28 July, 2010
More than half of Australian executives are being negatively impacted by late payments even though payment behaviours improved slightly during the June quarter. This equates to a 17 percent increase in the number of firms negatively impacted by lagging payments since April.
The latest business-to-business payments figures - which examine the more than nine million current accounts receivable records contained on the Dun & Bradstreet database - reveal that Australian firms took an average of 53.4 days to settle their accounts during the June quarter. However, despite firms now being four days quicker to settle their accounts than they were during the height of the Global Financial Crisis, payments exceed the standard 30 day term by more than three weeks and remain above pre-crisis levels.

Average payment days
According to Christine Christian, Dun & Bradstreet's CEO, the latest data provides a clear sign that businesses must continue to focus on the fundamentals of cash flow management throughout the global recovery."Business-to-business payment data provides a strong indicator of the cash position of firms," said Ms Christian.
"The latest data suggests that the cash position of businesses is strengthening however, Australian executives are indicating that the small improvement in terms experienced during the June quarter is not enough.
"Access to cash is vitally important during a recovery period as firms seek to meet growing demand. Consequently, if we are to experience the significant improvement in terms which is required to positively affect the cash flow of firms, executives need to take prompt action to collect their bills."
Business sizeAll groups improved payment terms compared to the previous quarter and the June quarter 2009. Firms with 50-199 employees were the biggest improvers compared to the previous year, with payments dropping by 4.1 days. This move made the group the fastest to pay during the June quarter (at 49.4 days) and the only group to pay its accounts in less than 50 days.
Conversely, firms with 500+ employees were the biggest improvers compared to the March quarter, reducing the time taken to settle accounts by 2.3 days. Despite this decline in payment days, the group continued to be the slowest to settle its accounts during the June quarter (at 56.9 days). This marks the group's 15th consecutive quarter as the slowest to pay.
Industry
The finance sector was the quickest paying group during the June quarter and the only industry to pay its accounts in less than 50 days. Conversely, the public administration sector was the slowest paying group (at 56.6 days). Despite being the biggest improver compared to the previous quarter, the electric, gas and sanitary services sector was the second slowest paying group and was only slightly quicker to settle its accounts ( 56.4 days) than firms in the public administration sector.
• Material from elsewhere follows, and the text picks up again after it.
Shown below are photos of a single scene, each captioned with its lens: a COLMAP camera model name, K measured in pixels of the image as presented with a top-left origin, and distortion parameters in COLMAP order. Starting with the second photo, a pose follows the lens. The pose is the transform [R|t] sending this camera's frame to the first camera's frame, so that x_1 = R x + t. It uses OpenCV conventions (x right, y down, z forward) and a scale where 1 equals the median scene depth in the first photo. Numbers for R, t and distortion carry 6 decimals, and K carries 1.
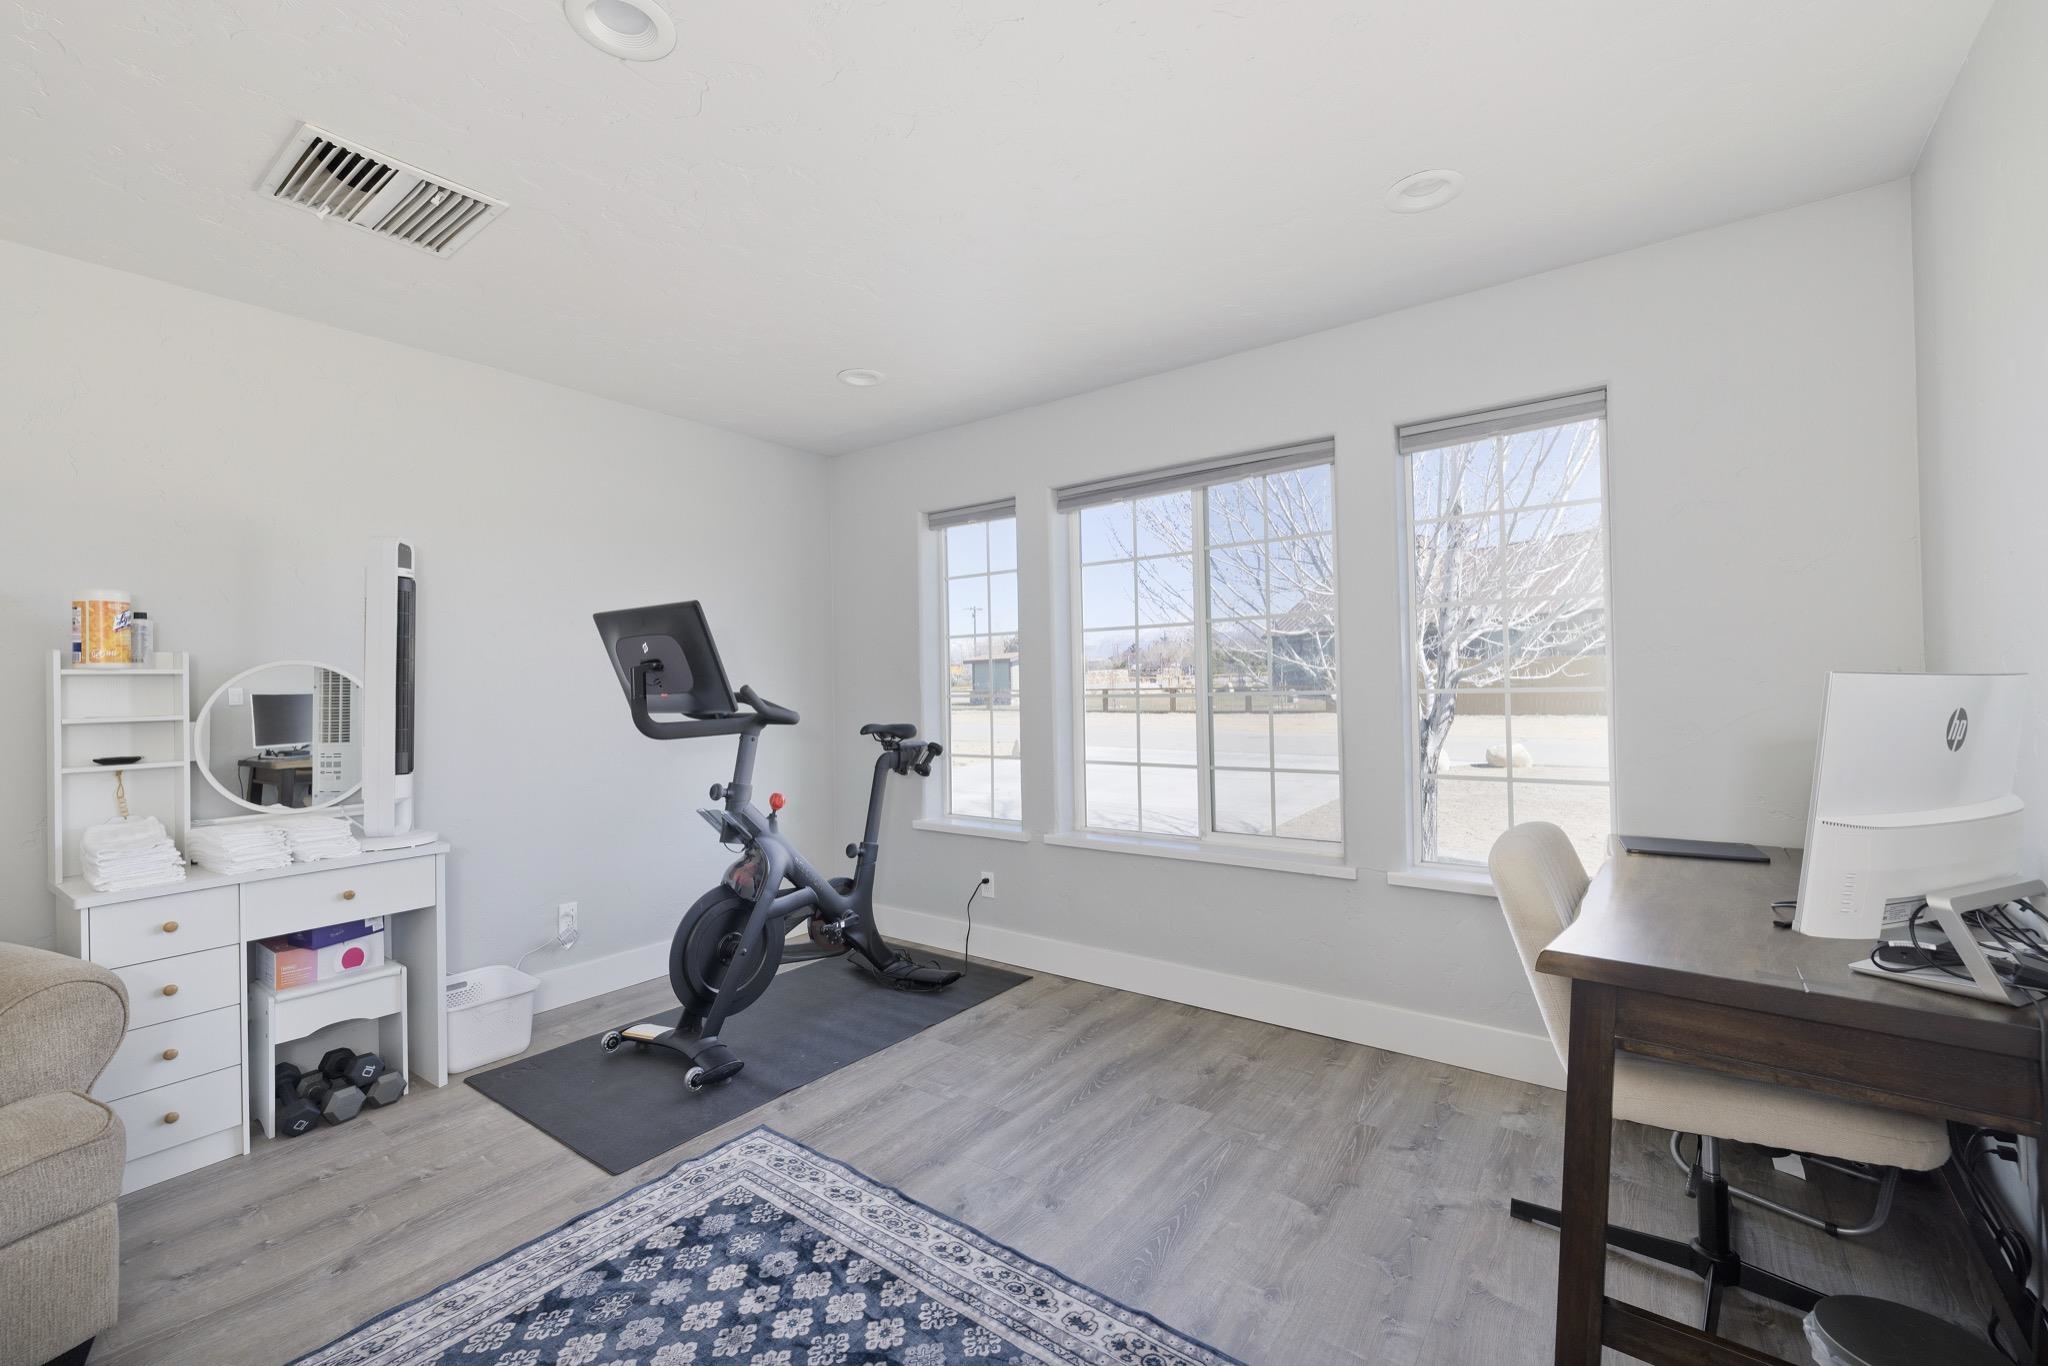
lens RADIAL K [[834.5, 0, 1010.6], [0, 834.5, 683.3], [0, 0, 1]] dist [-0.001808, 0.000132]
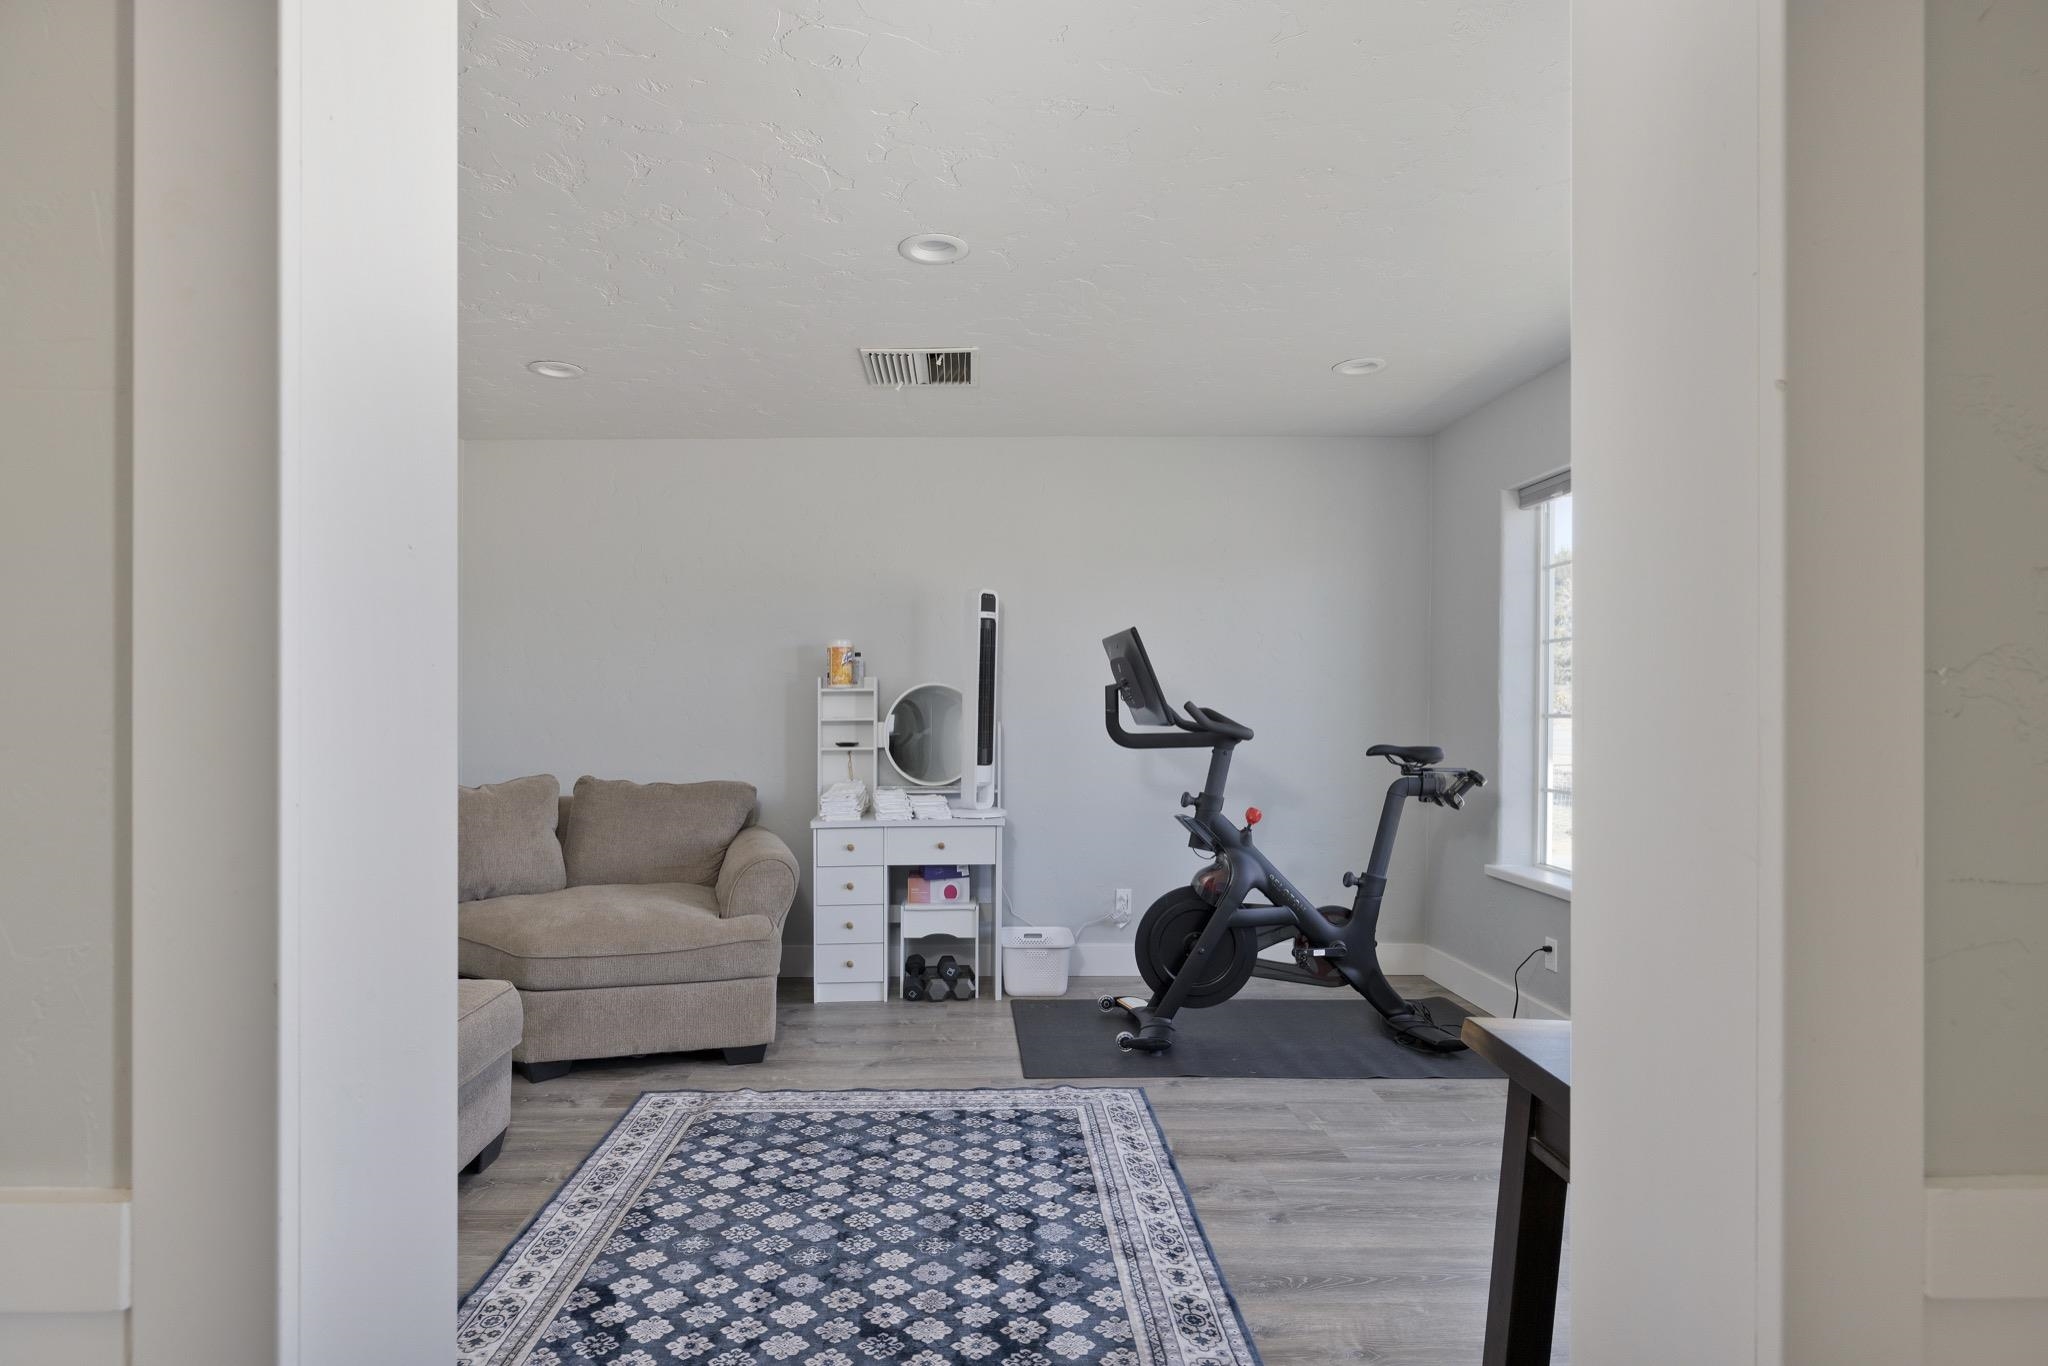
lens RADIAL K [[1051.6, 0, 1014.5], [0, 1051.6, 698.3], [0, 0, 1]] dist [0.001155, -0.000149]
pose [[0.631984, 0.008842, -0.774931, 0.648781], [-0.002441, 0.999953, 0.009419, -0.015343], [0.774978, -0.004061, 0.631975, -0.040597]]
Firms in the mining industry experienced the most significant improvement in payment performance compared to the June quarter 2009, taking 3.3 days off the time taken to settle its accounts. Firms in the majority of sectors improved their terms during the June quarter however, fishing and communications organisations experienced a deterioration compared to the March quarter 2010 and the June quarter 2009. The payment behaviours of public administration firms deteriorated year on year.
Public | private
Public companies are consistently slower payers than their private counterparts however, both groups improved payments during the June quarter. Public companies took 56.5 days to pay their trade accounts, while private firms took 53.3 days. Public companies improved their payments more significantly than private firms, narrowing the gap between the two groups. Public firms were 3.2 days quicker to pay during the June quarter than the same time a year ago.
State
Firms based in the Australian Capital Territory averaged 55.5 days to settle their trade accounts during the June quarter, making them the slowest paying group for the 2nd consecutive quarter. Conversely, firms based in Western Australia were the quickest to pay at 51.5 days.
Firms in Queensland were the only group to experience a deterioration in payments compared to the March quarter 2010, while those based in the Australian Capital Territory, New South Wales, Tasmania and South Australia were all slower to pay during the June quarter 2010 than they were the year prior.
International payment dataDun & Bradstreet's global payment data reveals that 19 countries within the Asia-Pacific region settled in excess of 20 percent of their accounts at 30+ days past due during the March quarter 2010. Just four countries settled less than 20 percent of their accounts at 30+ days past due.
Five countries - Afghanistan, China, Fiji, Myanmar and Singapore - were slower to settle their accounts during the March quarter than they were 12 months ago.
Fiji and Malaysia accounted for the greatest percentage of accounts settled in a severely delinquent manner, with both countries above 40 percent. Australia ranks as the 6th worst paying country in the region, with 27.7 percent of accounts settled at 30+ days past due during the March quarter 2010.
"Australian firms need to recognise the value of their accounts receivable," said Ms Christian.
"A solid receivables process, which is dependent on firms taking action to collect their bills promptly, can generate significantly more operating cash for the business.
"To aid Australia's recovery and return the economy to the level of business strength that existed prior to the onset of the global crisis we need to make accounts receivable a key priority. This approach will allow firms to free up funds for business investment and to pay down debt or rely less on borrowed funds."